PROMPT: For the entries below, the result should be an exact transcription of the lines from the one with "Let’s say you" up to and including the one with "Sounds very complicated, but", and only those.

[Stored records]

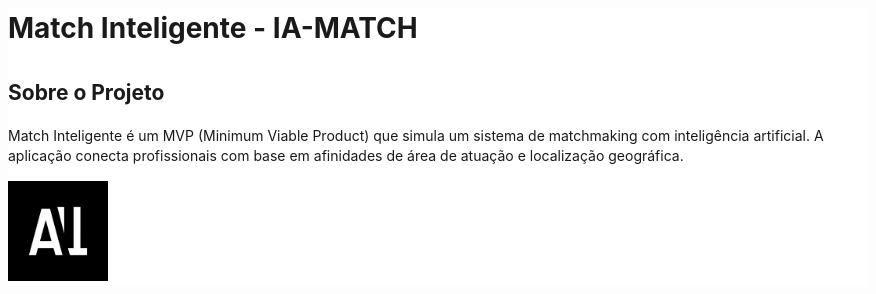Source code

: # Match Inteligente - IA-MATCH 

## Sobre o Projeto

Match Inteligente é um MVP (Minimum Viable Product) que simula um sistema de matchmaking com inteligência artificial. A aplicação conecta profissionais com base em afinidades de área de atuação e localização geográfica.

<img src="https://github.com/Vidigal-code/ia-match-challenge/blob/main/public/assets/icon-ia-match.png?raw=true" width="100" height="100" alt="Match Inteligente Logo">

* * *

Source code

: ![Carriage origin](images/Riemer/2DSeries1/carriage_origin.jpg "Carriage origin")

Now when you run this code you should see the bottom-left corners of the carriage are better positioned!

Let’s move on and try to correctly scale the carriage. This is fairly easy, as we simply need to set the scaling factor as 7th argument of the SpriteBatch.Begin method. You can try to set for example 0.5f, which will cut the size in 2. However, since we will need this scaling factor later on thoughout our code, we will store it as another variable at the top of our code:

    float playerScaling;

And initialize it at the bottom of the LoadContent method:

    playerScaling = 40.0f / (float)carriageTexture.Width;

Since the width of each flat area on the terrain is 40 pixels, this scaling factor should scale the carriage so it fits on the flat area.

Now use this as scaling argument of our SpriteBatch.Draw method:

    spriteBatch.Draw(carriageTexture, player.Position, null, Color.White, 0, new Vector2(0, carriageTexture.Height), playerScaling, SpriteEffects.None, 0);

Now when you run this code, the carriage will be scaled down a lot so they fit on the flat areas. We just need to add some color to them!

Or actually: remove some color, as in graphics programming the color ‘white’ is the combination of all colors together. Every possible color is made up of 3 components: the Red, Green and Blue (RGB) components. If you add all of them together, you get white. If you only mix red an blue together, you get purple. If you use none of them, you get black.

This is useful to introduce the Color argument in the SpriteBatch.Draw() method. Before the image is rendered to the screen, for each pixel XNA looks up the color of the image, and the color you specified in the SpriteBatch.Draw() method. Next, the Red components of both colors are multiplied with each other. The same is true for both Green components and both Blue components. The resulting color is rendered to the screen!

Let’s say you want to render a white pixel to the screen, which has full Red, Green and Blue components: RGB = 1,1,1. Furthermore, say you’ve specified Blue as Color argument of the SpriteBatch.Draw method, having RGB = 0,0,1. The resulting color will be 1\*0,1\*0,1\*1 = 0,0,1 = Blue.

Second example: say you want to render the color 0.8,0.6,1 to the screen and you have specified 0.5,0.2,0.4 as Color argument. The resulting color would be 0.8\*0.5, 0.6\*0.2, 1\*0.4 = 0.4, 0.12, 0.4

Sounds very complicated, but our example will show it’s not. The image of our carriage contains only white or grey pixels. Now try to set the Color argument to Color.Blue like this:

RESULT BELOW:
Let’s say you want to render a white pixel to the screen, which has full Red, Green and Blue components: RGB = 1,1,1. Furthermore, say you’ve specified Blue as Color argument of the SpriteBatch.Draw method, having RGB = 0,0,1. The resulting color will be 1\*0,1\*0,1\*1 = 0,0,1 = Blue.

Second example: say you want to render the color 0.8,0.6,1 to the screen and you have specified 0.5,0.2,0.4 as Color argument. The resulting color would be 0.8\*0.5, 0.6\*0.2, 1\*0.4 = 0.4, 0.12, 0.4

Sounds very complicated, but our example will show it’s not. The image of our carriage contains only white or grey pixels. Now try to set the Color argument to Color.Blue like this:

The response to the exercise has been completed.